> **Assigned task**
In the data below, which lines hold "console"? Copy every one.

Paired box coordinates:

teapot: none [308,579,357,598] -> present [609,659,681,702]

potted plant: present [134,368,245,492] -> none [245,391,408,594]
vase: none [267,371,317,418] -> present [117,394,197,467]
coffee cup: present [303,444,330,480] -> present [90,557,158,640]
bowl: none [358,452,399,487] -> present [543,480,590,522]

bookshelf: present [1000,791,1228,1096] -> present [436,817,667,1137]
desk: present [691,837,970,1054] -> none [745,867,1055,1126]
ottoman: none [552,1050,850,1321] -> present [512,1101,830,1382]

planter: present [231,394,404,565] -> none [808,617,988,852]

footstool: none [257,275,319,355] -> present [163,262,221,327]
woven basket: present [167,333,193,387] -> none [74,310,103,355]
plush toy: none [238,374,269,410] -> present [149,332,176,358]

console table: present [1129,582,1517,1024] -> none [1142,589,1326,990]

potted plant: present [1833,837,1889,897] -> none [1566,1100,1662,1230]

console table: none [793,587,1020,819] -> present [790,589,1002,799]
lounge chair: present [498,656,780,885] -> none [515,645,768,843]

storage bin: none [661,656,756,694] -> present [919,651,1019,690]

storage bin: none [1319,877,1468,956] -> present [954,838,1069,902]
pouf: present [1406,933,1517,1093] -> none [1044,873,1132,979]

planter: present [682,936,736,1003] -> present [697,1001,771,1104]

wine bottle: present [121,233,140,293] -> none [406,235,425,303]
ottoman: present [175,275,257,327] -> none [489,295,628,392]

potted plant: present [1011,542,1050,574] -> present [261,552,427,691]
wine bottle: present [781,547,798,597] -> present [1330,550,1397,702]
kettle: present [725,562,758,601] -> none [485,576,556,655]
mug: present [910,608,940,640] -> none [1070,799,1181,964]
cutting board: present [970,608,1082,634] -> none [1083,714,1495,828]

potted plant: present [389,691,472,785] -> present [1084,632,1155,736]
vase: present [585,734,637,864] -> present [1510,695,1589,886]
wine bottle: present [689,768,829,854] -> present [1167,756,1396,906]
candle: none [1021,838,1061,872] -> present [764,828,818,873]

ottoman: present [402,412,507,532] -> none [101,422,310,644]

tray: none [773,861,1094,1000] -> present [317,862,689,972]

> **Output of the task**
console table: present [1129,582,1517,1024] -> none [1142,589,1326,990]
console table: none [793,587,1020,819] -> present [790,589,1002,799]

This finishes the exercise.